Tier fetcher metrics

The fetcher is a component of Tiered Storage that is responsible for retrieving data from cloud storage.

kafka.server:type=TierFetcher,name=BytesFetchedRate: Number of bytes fetched per second from Tiered Storage.
kafka.server:type=TierFetcher,name=BytesFetchedTotal: Total number of bytes fetched from Tiered Storage.
kafka.server:type=TierFetcher,name=QueueSize: Number of elements in the fetcher executor queue. A queue that grows and stays high indicates that fetch requests are arriving faster than the fetcher can service them.
kafka.server:type=TierFetcher,name=QueuedTotalTimeMs50Percentile, kafka.server:type=TierFetcher,name=QueuedTotalTimeMs90Percentile, kafka.server:type=TierFetcher,name=QueuedTotalTimeMs99Percentile: Time, in milliseconds, that a fetch request waits in the fetcher thread pool queue before processing, reported at the 50th, 90th, and 99th percentiles.
kafka.server:type=TierFetcher,name=FetchTotalTimeMs50Percentile, kafka.server:type=TierFetcher,name=FetchTotalTimeMs90Percentile, kafka.server:type=TierFetcher,name=FetchTotalTimeMs99Percentile: Total time, in milliseconds, for the GET calls made to object storage to complete a fetch, reported at the 50th, 90th, and 99th percentiles.

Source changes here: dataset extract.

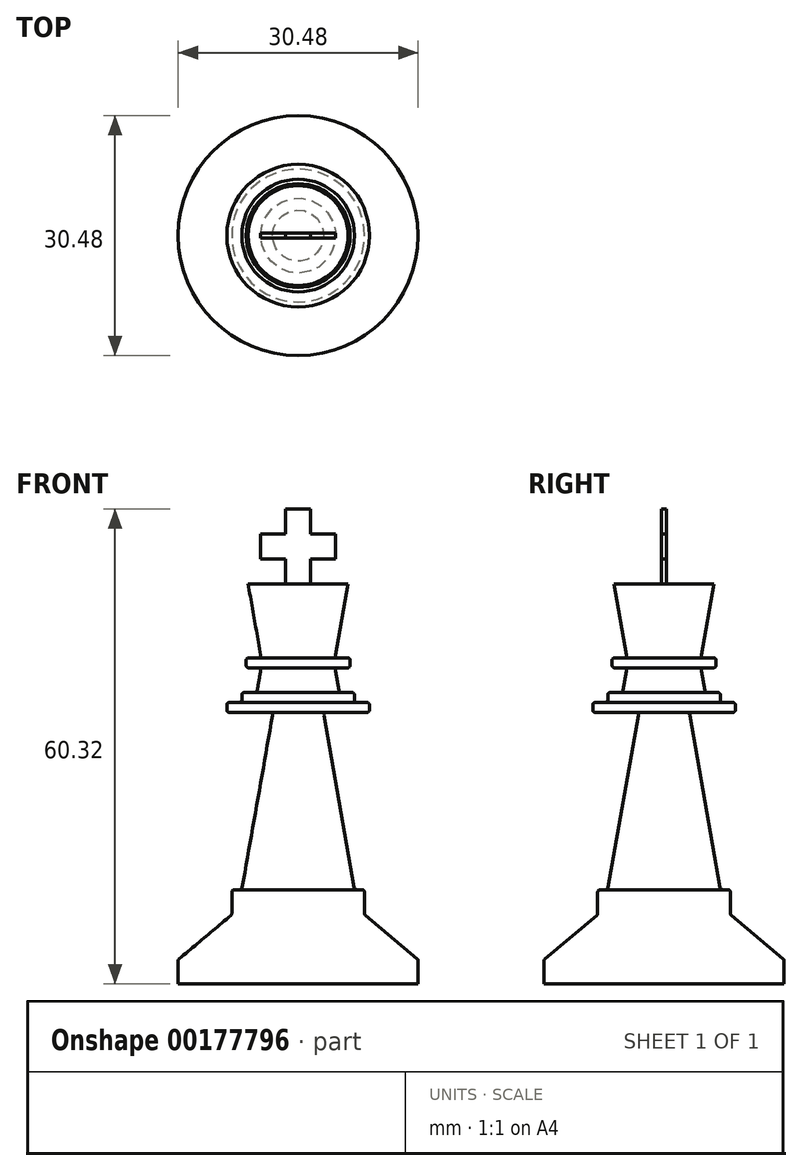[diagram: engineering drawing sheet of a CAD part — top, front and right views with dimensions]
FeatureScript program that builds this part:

Kafka log of tier size per partition

Use kafka.log to find the total tier size for a partition.

kafka.log:type=Log,name=TierSize,topic=TieredStorage,partition=0: Total tier size for the given partition.

Example performance test

This reference performance test demonstrates expected throughput metrics for a 6-broker cluster with Tiered Storage, showing producer, consumer, archiver, and fetcher rates. The throughput performance of a Kafka cluster with Tiered Storage activated has been recorded as a reference for expected metrics. The high-level details and configurations of the cluster and environment are listed.

Cluster Configurations:

6 brokers
r5.xlarge AWS instances
GP2 disks, 2 TB
104857600 (100 MB) segment.bytes
A single topic with 24 partitions and replication factor 3

Producer and Consumer Details:

6 producers each with a target rate of 20 MB/s (120 MB/s total)
12 total consumers
6 consumers read records from the end of the topic with a target rate of 20 MB/s
6 consumers read records from the beginning of the topic from S3 through the fetcher with an uncapped rate

Values may differ based on the configurations of producers, consumers, brokers, and topics. For example, using a log segment size of 1 GB instead of 100 MB may result in lower archiver throughput.

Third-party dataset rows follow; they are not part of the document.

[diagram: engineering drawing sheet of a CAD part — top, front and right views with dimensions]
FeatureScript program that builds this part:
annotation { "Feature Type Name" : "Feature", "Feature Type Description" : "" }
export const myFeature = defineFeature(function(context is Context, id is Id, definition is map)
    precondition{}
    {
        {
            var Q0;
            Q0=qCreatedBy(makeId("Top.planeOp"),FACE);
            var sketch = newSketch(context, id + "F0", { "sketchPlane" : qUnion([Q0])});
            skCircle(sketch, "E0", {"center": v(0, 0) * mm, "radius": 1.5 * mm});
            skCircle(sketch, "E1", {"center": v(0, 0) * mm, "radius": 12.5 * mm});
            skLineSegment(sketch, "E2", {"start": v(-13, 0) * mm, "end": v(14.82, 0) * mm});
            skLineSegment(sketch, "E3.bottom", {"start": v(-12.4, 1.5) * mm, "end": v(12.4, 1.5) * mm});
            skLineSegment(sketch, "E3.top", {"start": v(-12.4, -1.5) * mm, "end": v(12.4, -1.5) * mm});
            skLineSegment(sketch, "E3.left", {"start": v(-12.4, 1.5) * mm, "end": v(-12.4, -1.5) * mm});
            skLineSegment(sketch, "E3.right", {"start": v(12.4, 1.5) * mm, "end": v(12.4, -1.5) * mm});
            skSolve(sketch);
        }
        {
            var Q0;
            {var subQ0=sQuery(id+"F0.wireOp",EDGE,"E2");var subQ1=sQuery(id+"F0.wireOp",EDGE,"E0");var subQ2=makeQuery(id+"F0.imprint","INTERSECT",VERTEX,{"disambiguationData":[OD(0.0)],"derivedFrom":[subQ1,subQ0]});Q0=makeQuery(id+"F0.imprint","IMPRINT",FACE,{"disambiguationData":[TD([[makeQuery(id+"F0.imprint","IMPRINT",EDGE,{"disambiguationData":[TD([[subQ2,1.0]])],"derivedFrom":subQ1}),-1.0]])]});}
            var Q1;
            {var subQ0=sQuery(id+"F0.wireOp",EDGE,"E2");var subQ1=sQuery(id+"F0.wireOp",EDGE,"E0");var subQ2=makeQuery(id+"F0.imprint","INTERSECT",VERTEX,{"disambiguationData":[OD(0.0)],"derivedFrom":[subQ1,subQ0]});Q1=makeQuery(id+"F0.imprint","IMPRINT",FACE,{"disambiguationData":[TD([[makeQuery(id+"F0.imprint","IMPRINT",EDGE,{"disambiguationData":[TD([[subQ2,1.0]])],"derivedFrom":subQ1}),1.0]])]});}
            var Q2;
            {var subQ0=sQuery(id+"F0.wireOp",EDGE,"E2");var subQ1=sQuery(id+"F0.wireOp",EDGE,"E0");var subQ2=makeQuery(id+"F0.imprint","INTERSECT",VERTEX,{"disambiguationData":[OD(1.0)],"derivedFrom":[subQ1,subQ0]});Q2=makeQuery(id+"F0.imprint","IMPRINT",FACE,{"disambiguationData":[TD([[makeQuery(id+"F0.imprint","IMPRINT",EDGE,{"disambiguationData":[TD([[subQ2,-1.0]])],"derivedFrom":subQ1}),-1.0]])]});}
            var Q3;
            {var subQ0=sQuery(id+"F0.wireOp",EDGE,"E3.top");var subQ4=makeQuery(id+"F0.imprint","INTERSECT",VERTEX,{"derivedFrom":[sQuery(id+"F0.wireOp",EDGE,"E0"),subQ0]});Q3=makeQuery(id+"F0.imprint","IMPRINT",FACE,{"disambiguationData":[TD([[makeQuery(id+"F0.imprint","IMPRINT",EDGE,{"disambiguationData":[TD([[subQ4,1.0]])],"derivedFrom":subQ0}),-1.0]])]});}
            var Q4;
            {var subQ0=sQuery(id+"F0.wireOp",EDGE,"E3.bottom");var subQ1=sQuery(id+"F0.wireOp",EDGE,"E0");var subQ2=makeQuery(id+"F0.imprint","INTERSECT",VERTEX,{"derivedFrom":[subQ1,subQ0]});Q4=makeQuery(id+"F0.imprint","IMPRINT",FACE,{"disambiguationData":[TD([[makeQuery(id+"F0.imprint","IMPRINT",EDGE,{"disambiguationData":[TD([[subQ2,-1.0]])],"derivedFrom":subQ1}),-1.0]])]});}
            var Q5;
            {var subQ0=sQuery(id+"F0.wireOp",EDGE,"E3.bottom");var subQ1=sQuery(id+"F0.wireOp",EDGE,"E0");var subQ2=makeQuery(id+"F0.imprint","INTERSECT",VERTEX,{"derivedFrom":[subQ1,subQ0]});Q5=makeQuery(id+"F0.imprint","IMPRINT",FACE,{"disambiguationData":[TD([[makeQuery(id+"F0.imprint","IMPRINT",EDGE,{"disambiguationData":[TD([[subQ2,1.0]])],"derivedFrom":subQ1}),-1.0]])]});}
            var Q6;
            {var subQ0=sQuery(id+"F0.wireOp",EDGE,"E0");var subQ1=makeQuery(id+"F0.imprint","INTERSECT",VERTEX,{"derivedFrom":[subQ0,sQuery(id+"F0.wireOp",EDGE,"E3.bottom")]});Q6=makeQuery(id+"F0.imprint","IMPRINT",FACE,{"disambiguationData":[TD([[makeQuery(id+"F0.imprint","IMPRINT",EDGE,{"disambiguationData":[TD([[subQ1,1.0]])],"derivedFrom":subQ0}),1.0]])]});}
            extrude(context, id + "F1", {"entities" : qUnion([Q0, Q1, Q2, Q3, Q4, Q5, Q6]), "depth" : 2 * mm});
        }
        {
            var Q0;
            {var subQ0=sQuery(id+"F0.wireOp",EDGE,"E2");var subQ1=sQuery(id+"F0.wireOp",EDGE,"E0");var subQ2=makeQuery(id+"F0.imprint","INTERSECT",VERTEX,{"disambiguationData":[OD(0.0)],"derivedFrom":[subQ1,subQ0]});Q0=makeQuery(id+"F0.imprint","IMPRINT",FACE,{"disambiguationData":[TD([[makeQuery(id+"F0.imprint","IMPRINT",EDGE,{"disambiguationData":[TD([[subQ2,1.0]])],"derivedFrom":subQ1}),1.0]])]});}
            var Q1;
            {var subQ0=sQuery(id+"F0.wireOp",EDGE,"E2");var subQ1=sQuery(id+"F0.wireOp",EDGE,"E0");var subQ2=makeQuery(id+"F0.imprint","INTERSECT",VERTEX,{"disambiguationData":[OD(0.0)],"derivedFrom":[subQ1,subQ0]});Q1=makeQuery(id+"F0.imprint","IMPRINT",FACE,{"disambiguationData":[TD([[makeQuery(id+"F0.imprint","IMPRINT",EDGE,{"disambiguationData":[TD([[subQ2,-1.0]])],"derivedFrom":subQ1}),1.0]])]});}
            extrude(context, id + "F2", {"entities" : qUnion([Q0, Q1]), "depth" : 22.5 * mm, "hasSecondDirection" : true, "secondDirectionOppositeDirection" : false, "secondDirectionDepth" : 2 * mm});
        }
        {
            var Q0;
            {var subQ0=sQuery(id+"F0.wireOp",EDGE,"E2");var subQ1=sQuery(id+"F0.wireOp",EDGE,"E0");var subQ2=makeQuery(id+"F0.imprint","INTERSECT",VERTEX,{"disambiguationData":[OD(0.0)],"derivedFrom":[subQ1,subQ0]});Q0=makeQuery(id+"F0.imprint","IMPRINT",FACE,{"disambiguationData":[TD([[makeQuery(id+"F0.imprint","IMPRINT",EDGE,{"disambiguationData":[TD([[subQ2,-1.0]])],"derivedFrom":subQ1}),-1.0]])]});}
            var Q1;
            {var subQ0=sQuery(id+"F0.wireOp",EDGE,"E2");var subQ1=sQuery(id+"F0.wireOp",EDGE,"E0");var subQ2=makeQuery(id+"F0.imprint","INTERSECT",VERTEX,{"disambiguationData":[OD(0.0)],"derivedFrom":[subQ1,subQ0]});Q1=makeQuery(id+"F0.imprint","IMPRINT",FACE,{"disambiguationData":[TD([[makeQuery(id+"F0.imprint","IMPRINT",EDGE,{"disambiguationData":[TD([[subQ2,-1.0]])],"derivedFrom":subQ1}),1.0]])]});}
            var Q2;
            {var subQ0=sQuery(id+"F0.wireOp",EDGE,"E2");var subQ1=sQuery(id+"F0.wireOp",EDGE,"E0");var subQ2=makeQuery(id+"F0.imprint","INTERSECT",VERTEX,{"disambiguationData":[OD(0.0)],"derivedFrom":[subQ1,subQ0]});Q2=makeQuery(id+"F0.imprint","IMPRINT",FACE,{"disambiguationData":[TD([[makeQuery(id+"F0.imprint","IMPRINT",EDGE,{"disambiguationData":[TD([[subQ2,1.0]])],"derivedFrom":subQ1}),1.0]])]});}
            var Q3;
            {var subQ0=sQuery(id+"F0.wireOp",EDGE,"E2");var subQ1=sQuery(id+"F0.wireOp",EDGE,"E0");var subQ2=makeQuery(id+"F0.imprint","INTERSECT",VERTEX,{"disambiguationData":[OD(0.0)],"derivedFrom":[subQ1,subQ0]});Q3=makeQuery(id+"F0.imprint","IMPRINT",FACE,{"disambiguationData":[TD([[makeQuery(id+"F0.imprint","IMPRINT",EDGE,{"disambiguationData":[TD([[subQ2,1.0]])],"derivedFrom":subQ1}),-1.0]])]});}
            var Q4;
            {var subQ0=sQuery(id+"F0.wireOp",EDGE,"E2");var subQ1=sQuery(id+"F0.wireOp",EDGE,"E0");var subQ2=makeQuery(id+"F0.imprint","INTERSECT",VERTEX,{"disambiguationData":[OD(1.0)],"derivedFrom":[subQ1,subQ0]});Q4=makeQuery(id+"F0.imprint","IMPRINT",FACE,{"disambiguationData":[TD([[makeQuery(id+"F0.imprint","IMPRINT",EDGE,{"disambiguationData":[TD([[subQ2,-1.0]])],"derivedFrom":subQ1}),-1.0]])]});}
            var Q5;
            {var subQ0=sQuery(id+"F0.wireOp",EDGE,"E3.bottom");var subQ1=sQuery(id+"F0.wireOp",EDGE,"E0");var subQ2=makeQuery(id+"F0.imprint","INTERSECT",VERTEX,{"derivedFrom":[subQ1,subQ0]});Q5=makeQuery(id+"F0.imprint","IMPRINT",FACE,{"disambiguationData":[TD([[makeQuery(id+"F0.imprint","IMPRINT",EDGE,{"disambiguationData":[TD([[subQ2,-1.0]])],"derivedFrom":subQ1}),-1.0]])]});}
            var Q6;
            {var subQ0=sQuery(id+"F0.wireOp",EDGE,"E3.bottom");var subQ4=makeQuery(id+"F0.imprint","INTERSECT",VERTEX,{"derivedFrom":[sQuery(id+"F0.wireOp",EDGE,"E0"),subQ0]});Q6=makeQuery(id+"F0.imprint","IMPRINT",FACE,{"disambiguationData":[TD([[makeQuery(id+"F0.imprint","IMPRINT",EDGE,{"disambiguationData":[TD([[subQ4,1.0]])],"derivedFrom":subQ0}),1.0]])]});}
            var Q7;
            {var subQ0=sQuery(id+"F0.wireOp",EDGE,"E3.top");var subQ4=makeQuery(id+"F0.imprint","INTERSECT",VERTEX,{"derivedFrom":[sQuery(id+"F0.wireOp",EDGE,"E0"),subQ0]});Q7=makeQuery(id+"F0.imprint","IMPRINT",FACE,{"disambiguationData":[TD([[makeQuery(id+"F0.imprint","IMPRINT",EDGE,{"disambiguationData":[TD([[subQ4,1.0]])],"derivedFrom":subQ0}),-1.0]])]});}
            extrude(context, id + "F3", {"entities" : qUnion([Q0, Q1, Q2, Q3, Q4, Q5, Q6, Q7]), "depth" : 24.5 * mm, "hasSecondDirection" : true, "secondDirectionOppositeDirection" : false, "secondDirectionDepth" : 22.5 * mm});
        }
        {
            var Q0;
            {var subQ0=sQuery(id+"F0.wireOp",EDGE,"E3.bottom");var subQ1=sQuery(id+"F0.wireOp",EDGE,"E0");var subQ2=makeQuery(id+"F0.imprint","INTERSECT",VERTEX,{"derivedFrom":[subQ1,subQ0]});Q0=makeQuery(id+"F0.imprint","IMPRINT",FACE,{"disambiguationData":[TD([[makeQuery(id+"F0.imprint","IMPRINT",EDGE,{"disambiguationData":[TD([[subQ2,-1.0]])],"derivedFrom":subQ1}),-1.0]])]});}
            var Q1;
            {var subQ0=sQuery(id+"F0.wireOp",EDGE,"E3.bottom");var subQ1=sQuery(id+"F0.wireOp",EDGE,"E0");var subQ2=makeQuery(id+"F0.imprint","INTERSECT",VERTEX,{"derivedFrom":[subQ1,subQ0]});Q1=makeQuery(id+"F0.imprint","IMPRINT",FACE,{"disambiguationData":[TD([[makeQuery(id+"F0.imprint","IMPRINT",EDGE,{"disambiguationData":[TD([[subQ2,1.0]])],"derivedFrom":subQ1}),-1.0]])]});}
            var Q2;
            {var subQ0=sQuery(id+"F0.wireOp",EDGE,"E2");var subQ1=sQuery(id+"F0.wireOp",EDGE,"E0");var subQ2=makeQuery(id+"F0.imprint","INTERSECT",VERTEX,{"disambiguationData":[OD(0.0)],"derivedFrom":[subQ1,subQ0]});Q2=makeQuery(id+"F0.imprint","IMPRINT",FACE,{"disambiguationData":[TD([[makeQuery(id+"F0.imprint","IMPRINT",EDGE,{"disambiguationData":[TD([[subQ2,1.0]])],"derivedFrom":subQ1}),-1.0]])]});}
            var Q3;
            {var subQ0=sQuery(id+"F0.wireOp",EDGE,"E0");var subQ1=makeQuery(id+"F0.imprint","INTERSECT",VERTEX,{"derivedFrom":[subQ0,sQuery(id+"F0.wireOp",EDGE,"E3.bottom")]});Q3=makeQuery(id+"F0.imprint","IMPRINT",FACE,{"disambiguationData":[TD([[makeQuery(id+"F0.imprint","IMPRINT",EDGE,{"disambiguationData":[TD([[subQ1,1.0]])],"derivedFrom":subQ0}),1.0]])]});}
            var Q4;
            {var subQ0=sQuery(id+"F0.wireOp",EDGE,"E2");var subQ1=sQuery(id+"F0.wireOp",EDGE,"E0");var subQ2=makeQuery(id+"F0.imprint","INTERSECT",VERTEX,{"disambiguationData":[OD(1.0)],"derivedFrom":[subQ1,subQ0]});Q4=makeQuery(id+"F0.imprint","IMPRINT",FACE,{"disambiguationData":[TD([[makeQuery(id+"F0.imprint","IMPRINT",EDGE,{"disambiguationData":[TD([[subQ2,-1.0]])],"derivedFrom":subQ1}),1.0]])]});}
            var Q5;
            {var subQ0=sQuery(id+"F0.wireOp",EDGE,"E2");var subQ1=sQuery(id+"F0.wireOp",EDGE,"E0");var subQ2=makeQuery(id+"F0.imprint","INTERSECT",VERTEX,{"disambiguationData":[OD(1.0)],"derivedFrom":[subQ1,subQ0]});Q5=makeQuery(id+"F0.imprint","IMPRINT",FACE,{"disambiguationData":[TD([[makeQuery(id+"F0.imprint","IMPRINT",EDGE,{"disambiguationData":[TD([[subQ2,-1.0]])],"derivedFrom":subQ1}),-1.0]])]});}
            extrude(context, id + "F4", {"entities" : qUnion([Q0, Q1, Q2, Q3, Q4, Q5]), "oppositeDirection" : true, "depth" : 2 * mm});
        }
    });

Throughput Metric	Value (MB/s)
Producer (cluster total)	115
Producer (average across brokers)	19
Consumer (cluster total)	623
Archiver (average across brokers)	19
Fetcher (average across brokers)	104

Supported platforms and features

AWS with Amazon S3, GCP with Google Cloud Storage (GCS), Azure with Azure Blob Storage, Pure Storage FlashBlade, Nutanix Objects, NetApp Object Storage, Dell EMC ECS, MinIO, Cloudian, Ceph, and Scality through the Amazon S3 API are supported with Tiered Storage.
The Kubernetes Confluent Operator supports Tiered Storage, as described in Tiered Storage under Configure Storage with Confluent Operator.

Configuration options

To learn more about configuration options for Tiered Storage, see the following sections:

Kafka Broker and Controller Configuration Reference for Confluent Platform - Search the page for options prefixed with confluent.tier.
Configure and Manage Tiered Storage from Confluent Control Center

Disabling Tiered Storage

Disabling Tiered Storage stops offloading new segments to object storage while preserving access to previously tiered data. You can disable Tiered Storage by setting confluent.tier.enable=false. This disables additional tiering. New and existing data not yet offloaded to object storage is not offloaded. Previously tiered (offloaded) data remains in object storage (tiered).

If you disable Tiered Storage, make sure that confluent.tier.feature remains enabled (confluent.tier.feature=true) so that tiering-related components like the tier fetcher remain enabled and previously tiered data can be fetched.